Bornhiemer also has an activity that runs into problems most of the time: the question box. She will allow students to anonymously put their questions in a box to be answered. Answering the questions is hard.
“It’s just difficult to find appropriate answers to answer those questions.”
Even she has to wait until she gets home to answer those questions because they can be deemed too inappropriate to those in charge of deciding what is appropriate and what isn’t, and thus cannot research those questions at school.

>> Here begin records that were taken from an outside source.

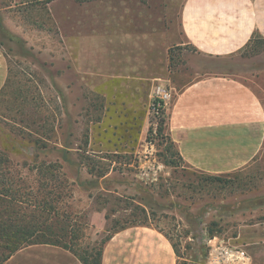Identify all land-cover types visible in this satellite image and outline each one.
<instances>
[{
	"label": "rangeland",
	"instance_id": "rangeland-1",
	"mask_svg": "<svg viewBox=\"0 0 264 264\" xmlns=\"http://www.w3.org/2000/svg\"><path fill=\"white\" fill-rule=\"evenodd\" d=\"M183 1L0 0L9 69L0 155L70 160L55 171L63 184L40 186L38 199L56 203L54 229H79L78 252L121 227L149 225L170 240L178 264H204L209 238L241 245L246 229L264 221V155L220 183L177 158V168L164 164L176 148L149 113L152 86L166 85L173 99L197 72L229 70L227 61L197 56L186 44ZM243 57L264 70V41L255 37ZM98 171L105 176L95 178ZM12 172L34 190L48 181L21 166Z\"/></svg>",
	"mask_w": 264,
	"mask_h": 264
},
{
	"label": "crops",
	"instance_id": "crops-1",
	"mask_svg": "<svg viewBox=\"0 0 264 264\" xmlns=\"http://www.w3.org/2000/svg\"><path fill=\"white\" fill-rule=\"evenodd\" d=\"M179 21L197 56L227 61L229 70L197 72L175 92L165 108L167 134L188 169L211 176L248 170L264 155V70L243 54L254 35L264 41V0H184ZM91 54L100 64L101 54ZM8 76L0 49V92ZM243 238L237 246L250 264H264V221L246 229ZM4 264L82 263L68 250L42 244L21 248ZM100 264H178V257L162 231L136 225L111 235Z\"/></svg>",
	"mask_w": 264,
	"mask_h": 264
},
{
	"label": "trees",
	"instance_id": "trees-1",
	"mask_svg": "<svg viewBox=\"0 0 264 264\" xmlns=\"http://www.w3.org/2000/svg\"><path fill=\"white\" fill-rule=\"evenodd\" d=\"M255 37L257 36L254 35L252 41ZM158 116V133L161 134V132L167 131L164 111L160 112ZM151 132L152 130L150 129L149 133ZM166 136L169 138L167 133ZM34 145L37 146L38 143H34ZM43 146L46 147V145ZM171 146L173 147L174 144L170 140L169 148ZM169 151L167 150V152ZM172 158H177L183 164L177 150L174 153H170L169 157L166 155L164 164L177 168V162ZM62 163L69 164L70 160L39 159L35 155L30 161L15 162L6 156L0 155V264H4L8 258L23 247L42 244L53 245L70 251L82 264H100L103 246L110 239L111 235L130 227L119 228L101 241L100 244L93 246L89 250L78 252L74 249L78 241L77 230L79 229L74 224H68L66 228L65 225H61L58 231L54 229V225L51 222L49 223V220L52 221L53 216L56 217L57 215L56 203L53 204L52 201L38 199L39 192H41V190L39 191L40 186L45 189L46 186L48 187L50 184L59 181L55 171L62 168ZM20 166L27 171L35 170L39 172V175L41 173L42 177L48 181H45L46 183L39 185L34 190V188L27 185L26 177L12 172V168ZM45 172L46 176L44 175ZM104 176L105 174L98 171L95 178H103ZM206 178L219 183L226 182L221 176H208ZM59 184L61 185L63 182L59 181ZM51 192L49 191L47 194ZM44 212L46 215H43ZM51 214H53L52 217ZM65 218L69 219L70 217L66 216Z\"/></svg>",
	"mask_w": 264,
	"mask_h": 264
},
{
	"label": "built area",
	"instance_id": "built-area-1",
	"mask_svg": "<svg viewBox=\"0 0 264 264\" xmlns=\"http://www.w3.org/2000/svg\"><path fill=\"white\" fill-rule=\"evenodd\" d=\"M172 97V91L166 85L154 84L150 94L149 113L158 116L165 111ZM207 246L204 264H250L249 256L242 247L227 243L219 237L209 238Z\"/></svg>",
	"mask_w": 264,
	"mask_h": 264
}]
</instances>
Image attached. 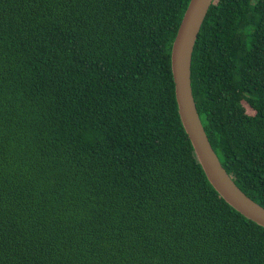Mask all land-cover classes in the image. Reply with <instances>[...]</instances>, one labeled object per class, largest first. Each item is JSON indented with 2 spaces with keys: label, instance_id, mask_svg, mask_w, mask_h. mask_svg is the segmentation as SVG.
Here are the masks:
<instances>
[{
  "label": "trees",
  "instance_id": "obj_1",
  "mask_svg": "<svg viewBox=\"0 0 264 264\" xmlns=\"http://www.w3.org/2000/svg\"><path fill=\"white\" fill-rule=\"evenodd\" d=\"M190 0H0V264H264L180 118ZM207 135L264 206V0H214L192 60Z\"/></svg>",
  "mask_w": 264,
  "mask_h": 264
},
{
  "label": "water",
  "instance_id": "obj_2",
  "mask_svg": "<svg viewBox=\"0 0 264 264\" xmlns=\"http://www.w3.org/2000/svg\"><path fill=\"white\" fill-rule=\"evenodd\" d=\"M213 2L190 0L173 42L172 72L179 114L196 156L216 191L233 208L264 227V206L249 197L222 164L202 123L193 94V53Z\"/></svg>",
  "mask_w": 264,
  "mask_h": 264
}]
</instances>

Junior Abraham Bartholomew shared that he has been blocked by the filter when he has needed to do research. “Last year for Honors [Sophomore] English, I was writing this big research paper,” said Bartholomew, “but the problem was if I tried to look at most sources that were even a little outside the library’s research catalogue, I could often get blocked even for sources that were credible and scholarly.”
According to Bartholomew, the problem for him was the fact that when he tried to use credible, informational sources, they were blocked at school, and ergo then could not accomplish his work.
“I feel like there should be a system where [the students] can easily request access to websites,” said Bartholomew. “Students would be able to say ‘hey, this website shouldn’t be blocked,’ and we can have a fast, speedy process where someone looks at it and says ‘hey, this shouldn’t be blocked.’”
“The problem is, teachers say ‘oh, don’t use sources like Wikipedia,’ yet I can access Wikipedia 24/7, but I can’t use the stellar sources I find at home.”